Before she enlisted two years ago, she worked in information technology for a healthcare company, relatives said. She joined the Army National Guard because she admired military discipline and wanted to do something for her country, they said.

She was sent to Bagram Air Base in February and was expected to end her tour of duty a year later. She returned for two weeks with her family early last month - painting steps, mowing lawns, and building shelves at her mother's and sister's houses, spending happy times with friends and family, and attending Red Sox games to reconnect with her beloved team.

Her 17 nieces and nephews were Durkin's other passion.

"She was the aunt that would take them outside and play," said Canavan. "She rough-housed."

Together they would play foosball, and a game in which the children had to lie still and keep from laughing as Durkin tickled, teased, or pretended to sit on them. If they showed their teeth, they would lose.

The children seldom won, Canavan said.

"She'd be all red-faced out there and beaming, herself," said Deirdre Durkin, 45.

Ciara Durkin took a special interest in Deirdre's three children because they lost their father, Barry Goonan, to cancer eight years ago. Ciara Durkin lost her own father to a heart attack when she was 9 years old, just six weeks after she and her parents moved to Massachusetts from Ireland. Deirdre said it was important to Ciara that she serve as a role model for the youngsters.

She would announce bedroom inspections and threaten to withhold allowances for those who failed. But she would deposit the allowance regardless, Deirdre Durkin said. She sent Deirdre's 14-year-old son, Brian, a merit medal, something that is helping him as he grieves his aunt, Deirdre said.

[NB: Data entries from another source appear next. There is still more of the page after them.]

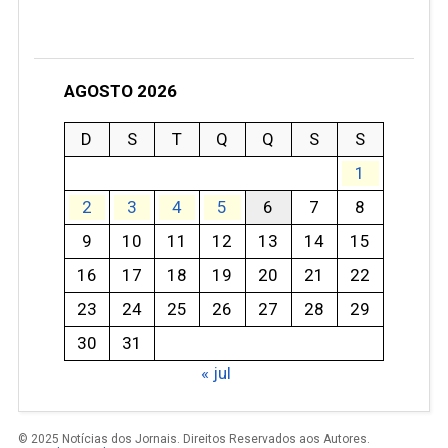
AGOSTO 2026
D
S
T
Q
Q
S
S
1
2
3
4
5
6
7
8
9
10
11
12
13
14
15
16
17
18
19
20
21
22
23
24
25
26
27
28
29
30
31
« jul
© 2025 Notícias dos Jornais. Direitos Reservados aos Autores.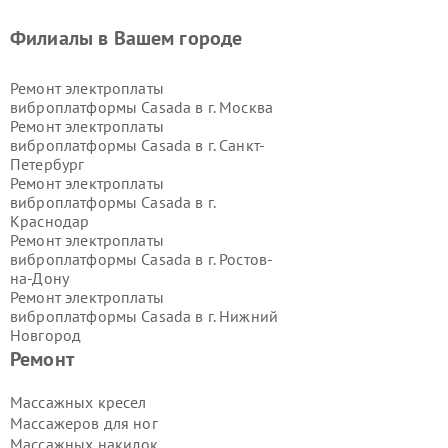
Филиалы в Вашем городе
Ремонт электроплаты
виброплатформы Casada в г.
Москва
Ремонт электроплаты
виброплатформы Casada в г.
Санкт-
Петербург
Ремонт электроплаты
виброплатформы Casada в г.
Краснодар
Ремонт электроплаты
виброплатформы Casada в г.
Ростов-
на-Дону
Ремонт электроплаты
виброплатформы Casada в г.
Нижний
Новгород
Ремонт электроплаты
Ремонт
виброплатформы Casada в г.
Новосибирск
Массажных кресел
Ремонт электроплаты
Массажеров для ног
виброплатформы Casada в г.
Массажных накидок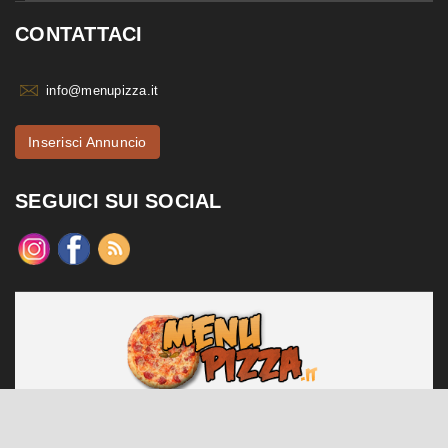
CONTATTACI
info@menupizza.it
Inserisci Annuncio
SEGUICI SUI SOCIAL
menupizza.it è un sito web realizzato da Contattiweb P.I. 02984140547
Copyright © 2026 Contattiweb. Tutti i diritti riservati.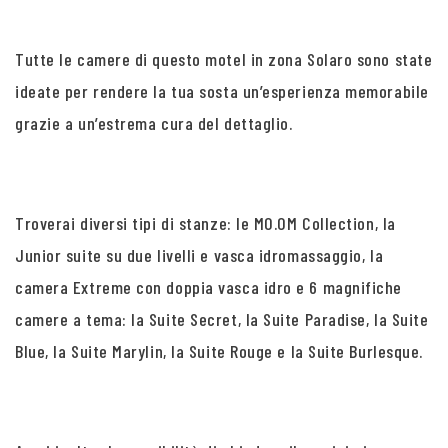
Tutte le camere di questo motel in zona Solaro sono state
ideate per rendere la tua sosta un’esperienza memorabile
grazie a un’estrema cura del dettaglio.
Troverai diversi tipi di stanze: le MO.OM Collection, la
Junior suite su due livelli e vasca idromassaggio, la
camera Extreme con doppia vasca idro e 6 magnifiche
camere a tema: la Suite Secret, la Suite Paradise, la Suite
Blue, la Suite Marylin, la Suite Rouge e la Suite Burlesque.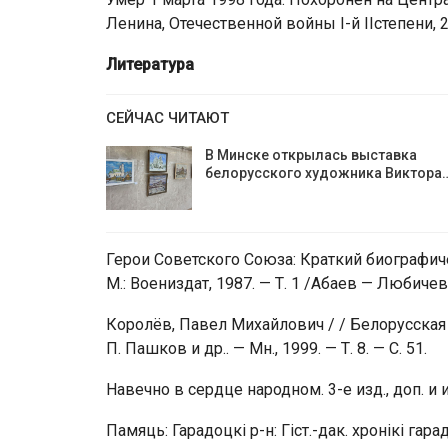
Ленина, Отечественной войны I-й IIстепени,
Литература
СЕЙЧАС ЧИТАЮТ
В Минске открылась выставка
белорусского художника Виктора
Герои Советского Союза: Краткий биографиче
М.: Воениздат, 1987. — Т. 1 /Абаев — Любичев/
Королёв, Павел Михайлович / / Белорусская эн
П. Пашков и др.. — Мн., 1999. — Т. 8. — С. 51.
Навечно в сердце народном. 3-е изд., доп. и 
Памяць: Гарадоцкі р-н: Гіст.-дак. хронікі гарад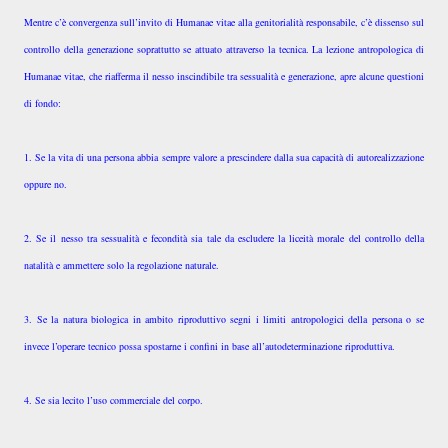
Mentre c’è convergenza sull’invito di Humanae vitae alla genitorialità responsabile, c’è dissenso sul
controllo della generazione soprattutto se attuato attraverso la tecnica. La lezione antropologica di
Humanae vitae, che riafferma il nesso inscindibile tra sessualità e generazione, apre alcune questioni
di fondo:
1. Se la vita di una persona abbia sempre valore a prescindere dalla sua capacità di autorealizzazione
oppure no.
2. Se il nesso tra sessualità e fecondità sia tale da escludere la liceità morale del controllo della
natalità e ammettere solo la regolazione naturale.
3. Se la natura biologica in ambito riproduttivo segni i limiti antropologici della persona o se
invece l’operare tecnico possa spostarne i confini in base all’autodeterminazione riproduttiva.
4. Se sia lecito l’uso commerciale del corpo.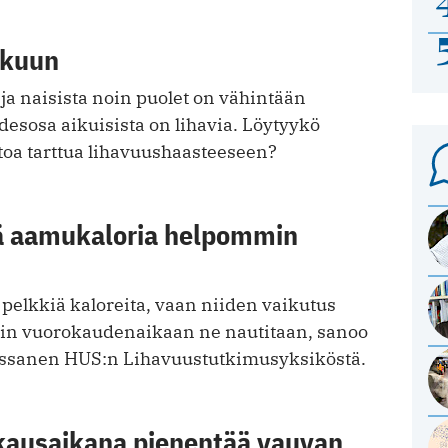
skuun
 ja naisista noin puolet on vähintään
idesosa aikuisista on lihavia. Löytyykö
toa tarttua lihavuushaasteeseen?
jää aamukaloria helpommin
e pelkkiä kaloreita, vaan niiden vaikutus
ihin vuorokaudenaikaan ne nautitaan, sanoo
Rissanen HUS:n Lihavuustutkimusyksiköstä.
skausaikana pienentää vauvan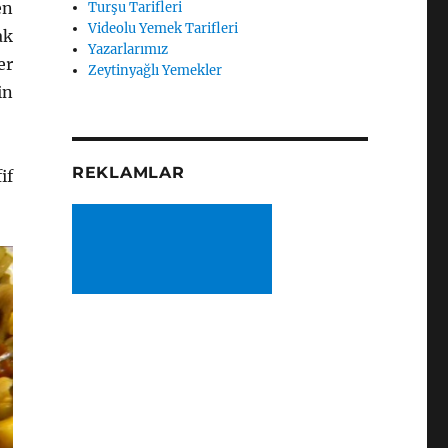
en
Turşu Tarifleri
Videolu Yemek Tarifleri
ak
Yazarlarımız
er
Zeytinyağlı Yemekler
in
REKLAMLAR
if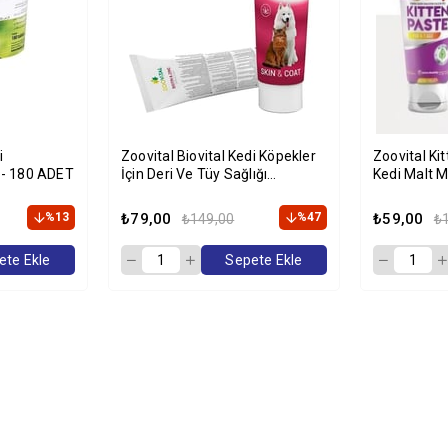
i
Zoovital Biovital Kedi Köpekler
Zoovital Ki
i - 180 ADET
İçin Deri Ve Tüy Sağlığı
Kedi Malt 
Destekleyici Malt 100 Gr
%13
₺79,00
%47
₺59,00
₺149,00
₺
ete Ekle
Sepete Ekle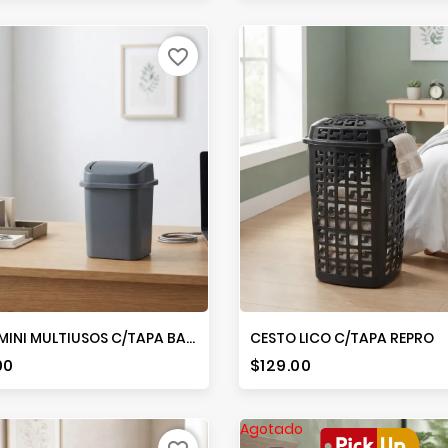
favorite_border
BOTE MINI MULTIUSOS C/TAPA BALANCIN
CESTO LICO C/TAPA REPRO
io
Precio
00
$129.00
Agotado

In April, she sent the family an e-mail with a photograph of her and an American private contractor, who explained in a note how Durkin had helped break his fall from a 26-foot ladder.

"Without a doubt, she saved my life," he wrote. "Her personal sacrifice has bonded her and I as friends (to the bone) for life."

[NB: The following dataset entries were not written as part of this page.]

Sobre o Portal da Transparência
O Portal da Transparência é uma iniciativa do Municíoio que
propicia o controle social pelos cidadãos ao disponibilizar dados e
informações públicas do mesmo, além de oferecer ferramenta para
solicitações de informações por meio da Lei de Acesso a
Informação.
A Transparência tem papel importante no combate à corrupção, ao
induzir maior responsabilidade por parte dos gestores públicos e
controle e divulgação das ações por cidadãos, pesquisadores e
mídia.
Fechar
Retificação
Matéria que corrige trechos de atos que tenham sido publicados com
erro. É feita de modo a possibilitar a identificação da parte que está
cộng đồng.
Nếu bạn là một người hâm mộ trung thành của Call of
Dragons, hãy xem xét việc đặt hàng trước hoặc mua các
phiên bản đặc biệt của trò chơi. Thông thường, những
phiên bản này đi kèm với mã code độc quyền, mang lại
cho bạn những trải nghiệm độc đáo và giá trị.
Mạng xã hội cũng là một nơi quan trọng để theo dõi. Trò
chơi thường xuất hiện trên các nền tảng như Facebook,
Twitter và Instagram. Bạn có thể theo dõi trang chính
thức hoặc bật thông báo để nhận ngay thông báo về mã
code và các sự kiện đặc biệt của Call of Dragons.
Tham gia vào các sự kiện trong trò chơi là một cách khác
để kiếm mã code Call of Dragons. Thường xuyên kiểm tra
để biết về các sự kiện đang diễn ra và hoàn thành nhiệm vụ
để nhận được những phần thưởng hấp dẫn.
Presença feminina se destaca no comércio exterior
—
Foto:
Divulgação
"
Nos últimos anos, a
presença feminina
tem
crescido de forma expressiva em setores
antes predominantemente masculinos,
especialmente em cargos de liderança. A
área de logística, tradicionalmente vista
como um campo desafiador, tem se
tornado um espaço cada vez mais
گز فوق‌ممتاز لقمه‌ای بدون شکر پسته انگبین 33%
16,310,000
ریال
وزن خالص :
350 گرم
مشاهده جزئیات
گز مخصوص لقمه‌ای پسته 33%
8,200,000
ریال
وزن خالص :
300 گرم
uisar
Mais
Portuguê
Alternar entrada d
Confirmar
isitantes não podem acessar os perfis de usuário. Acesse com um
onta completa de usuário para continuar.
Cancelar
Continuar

In other e-mails, Durkin told her sisters that she loved Afghanistan and was amazed by its landscape, though a little bothered by the constant dust.

In July, she celebrated her 30th birthday with friends at the Kabul airport, the only place she could get Pad Thai noodles, her favorite meal. The family sent her a package with cards and a four-hour video compilation made from old home movies. It made her cry, the sisters said.

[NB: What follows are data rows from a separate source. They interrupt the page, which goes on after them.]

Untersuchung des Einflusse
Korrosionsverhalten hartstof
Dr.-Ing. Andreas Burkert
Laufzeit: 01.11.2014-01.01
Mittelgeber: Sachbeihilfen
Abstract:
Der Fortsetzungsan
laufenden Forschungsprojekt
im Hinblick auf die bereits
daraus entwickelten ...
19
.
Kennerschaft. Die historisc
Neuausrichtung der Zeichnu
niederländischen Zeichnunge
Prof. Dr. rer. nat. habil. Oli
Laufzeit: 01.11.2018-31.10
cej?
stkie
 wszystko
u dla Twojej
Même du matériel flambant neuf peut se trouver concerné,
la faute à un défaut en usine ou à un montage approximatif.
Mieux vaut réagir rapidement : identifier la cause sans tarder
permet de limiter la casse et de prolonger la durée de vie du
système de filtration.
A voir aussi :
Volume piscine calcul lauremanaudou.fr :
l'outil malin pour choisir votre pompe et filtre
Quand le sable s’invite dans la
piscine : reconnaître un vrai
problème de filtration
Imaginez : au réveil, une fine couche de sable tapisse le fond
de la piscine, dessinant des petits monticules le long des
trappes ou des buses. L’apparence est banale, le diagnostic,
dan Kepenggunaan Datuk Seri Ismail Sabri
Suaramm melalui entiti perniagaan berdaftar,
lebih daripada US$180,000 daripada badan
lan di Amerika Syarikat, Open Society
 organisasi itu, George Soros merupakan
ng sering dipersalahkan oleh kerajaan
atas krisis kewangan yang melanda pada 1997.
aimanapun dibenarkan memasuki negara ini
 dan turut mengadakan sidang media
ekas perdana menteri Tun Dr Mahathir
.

A few weeks ago, Durkin's last night on leave, the family took her to dinner at the Fowler House restaurant in Quincy. Deirdre asked her sister if she had any reservations about returning to Afghanistan. She did not, Ciara told her sister. On her way back to Kabul, Durkin's plane stopped for refueling in Shannon, Ireland, where she called two sisters and a brother who live there. She planned to return to school when her service ended, her sisters said.

Durkin's body was returned to the United States Saturday, Canavan said. Funeral arrangements have not been finalized.